1.5. Chairwear: Weil Mode bisher auf den stehenden Körper angepasst und designt wird und das nun mal nicht jeder Lebensrealität entspricht. Wünsche und Bedürfnisse von Menschen mit Behinderung werden in der Textilindustrie zu wenig erfragt, oft werden sie sogar übergangen. Kleidung schlägt Falten, hat falsche Längenverhältnisse und vernachlässigt die speziellen, unter anderem medizinischen Bedürfnisse der Zielgruppe. Das Marktangebot ist klein, Endkonsument:innen unzufrieden und die Modeindustrie handelt nicht inklusiv. Als interdisziplinäres Team treten wir mit den Menschen in Austausch, denen die Modeindustrie bisher kein Gehör geschenkt hat. Wir wollen feststellen, welche soziale Verantwortung Design hat, verstehen, wie Kleidung inklusiver gestaltet werden kann und den Themenkomplex Barrierefreiheit in einem soziopolitischen Diskurs gemeinsam betrachten. Anstatt den Menschen als defizitär zu betrachten, wollen wir Lösungen schaffen und einen Teil dazu beitragen, dass Rollstuhlfahrende von Außen weniger Behinderung erfahren. Durch die Wechselwirkung aus Forschung und inklusiven Designprozessen werden Textilien entstehen, die einen Einblick in die „inklusive Mode von morgen“ geben. Nun haben wir Workshops geplant, in welchen eine Mischung aus partizipativer Schnitt- /Material-/Werkstofferforschung stattfinden wird. Ziel ist es, gemeinsam neuartige Prototypen zu entwickeln, welche nicht an den Vorstellungen von Rollstuhlfahrenden vorbeizielen. Inklusion kann nur erfolgreich sein, wenn die Menschen, um die es geht, aktiv in Entscheidungs- und Gestaltungsprozesse eingebunden werden.

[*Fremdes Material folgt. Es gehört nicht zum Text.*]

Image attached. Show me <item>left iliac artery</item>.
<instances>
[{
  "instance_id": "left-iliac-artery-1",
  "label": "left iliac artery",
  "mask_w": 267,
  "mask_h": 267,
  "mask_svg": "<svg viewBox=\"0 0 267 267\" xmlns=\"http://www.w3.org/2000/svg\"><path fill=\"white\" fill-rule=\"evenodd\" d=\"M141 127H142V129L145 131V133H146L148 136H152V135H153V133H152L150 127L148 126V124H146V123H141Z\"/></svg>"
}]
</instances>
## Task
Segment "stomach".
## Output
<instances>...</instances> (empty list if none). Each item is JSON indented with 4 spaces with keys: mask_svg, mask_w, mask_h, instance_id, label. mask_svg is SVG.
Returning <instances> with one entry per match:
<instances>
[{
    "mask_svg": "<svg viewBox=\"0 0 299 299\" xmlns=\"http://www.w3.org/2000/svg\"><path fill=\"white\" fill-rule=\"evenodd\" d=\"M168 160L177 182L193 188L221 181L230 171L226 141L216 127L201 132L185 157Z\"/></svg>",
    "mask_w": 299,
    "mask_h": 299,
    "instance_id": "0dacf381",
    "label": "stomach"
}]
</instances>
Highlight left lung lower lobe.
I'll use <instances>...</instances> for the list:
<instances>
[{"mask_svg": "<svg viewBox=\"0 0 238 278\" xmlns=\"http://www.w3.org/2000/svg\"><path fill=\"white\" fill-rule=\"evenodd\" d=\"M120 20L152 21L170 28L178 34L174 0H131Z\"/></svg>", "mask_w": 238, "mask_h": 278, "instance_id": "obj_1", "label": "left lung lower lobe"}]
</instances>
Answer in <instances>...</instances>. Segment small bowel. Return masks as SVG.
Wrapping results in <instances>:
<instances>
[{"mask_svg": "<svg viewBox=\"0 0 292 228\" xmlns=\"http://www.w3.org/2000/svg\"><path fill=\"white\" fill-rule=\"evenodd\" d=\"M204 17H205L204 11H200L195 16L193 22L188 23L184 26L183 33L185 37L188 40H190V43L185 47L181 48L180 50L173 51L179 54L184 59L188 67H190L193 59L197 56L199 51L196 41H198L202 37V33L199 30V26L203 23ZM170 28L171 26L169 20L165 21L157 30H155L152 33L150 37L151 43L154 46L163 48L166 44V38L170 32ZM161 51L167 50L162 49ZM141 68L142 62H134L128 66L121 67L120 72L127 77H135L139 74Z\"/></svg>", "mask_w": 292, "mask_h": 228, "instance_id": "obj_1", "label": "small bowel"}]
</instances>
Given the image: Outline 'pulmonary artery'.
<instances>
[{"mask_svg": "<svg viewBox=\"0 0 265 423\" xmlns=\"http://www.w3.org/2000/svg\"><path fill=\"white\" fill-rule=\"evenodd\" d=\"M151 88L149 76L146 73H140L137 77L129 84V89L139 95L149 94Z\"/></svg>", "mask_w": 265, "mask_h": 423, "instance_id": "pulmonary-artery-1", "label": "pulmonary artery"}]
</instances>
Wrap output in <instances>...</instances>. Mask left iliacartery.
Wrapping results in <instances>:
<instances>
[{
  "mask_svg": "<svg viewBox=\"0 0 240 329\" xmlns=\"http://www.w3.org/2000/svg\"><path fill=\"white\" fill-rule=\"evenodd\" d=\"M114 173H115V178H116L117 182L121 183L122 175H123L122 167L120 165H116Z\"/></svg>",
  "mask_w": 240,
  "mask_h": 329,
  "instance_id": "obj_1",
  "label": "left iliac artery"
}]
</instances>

Aber wie können Rollstuhlfahrende an dem Prozess teilnehmen?
Rollstuhlfahrende verkörpern die Fachexpert:innen unserer Forschung und stehen im Zentrum des gesamten Prozesses. Ihre Wünsche und Fragen zu „Was muss Mode können?“ werden in Interviews und Umfragen reflektiert. Dies bildet die Grundlage für eine Workshopreihe, in der sie selbstbestimmt den Dialog mit der Wissenschaft gestalten. Als partizipatives Element sehen wir die Barrierefreiheit – sowohl im forschenden als auch räumlich-operativen Sinne. Wir ermöglichen den Teilnehmenden einen niedrigschwelligen und barrierefreien Zugang zur Forschung, indem wir gezielt digitale und analoge Alltagsräume aufsuchen.
Und warum denn eigentlich 1.5 Chairwear?
Im Laufe des Gründungsprozesses wurden wir oft gefragt „Gibt es überhaupt so viele Rollstuhlfahrende, lohnt sich das?“ Spoiler: Es gibt rund 1,5 Millionen Rollstuhlfahrende in Deutschland, zehn Prozent der deutschen Bevölkerung hat eine Schwerbehinderung. Der Name „onepointfive“ „1.5 Chairwear“ soll Sichtbarkeit verschaffen und die bisher marginalisierte Gruppe ins Zentrum eines Austausches auf Augenhöhe rücken.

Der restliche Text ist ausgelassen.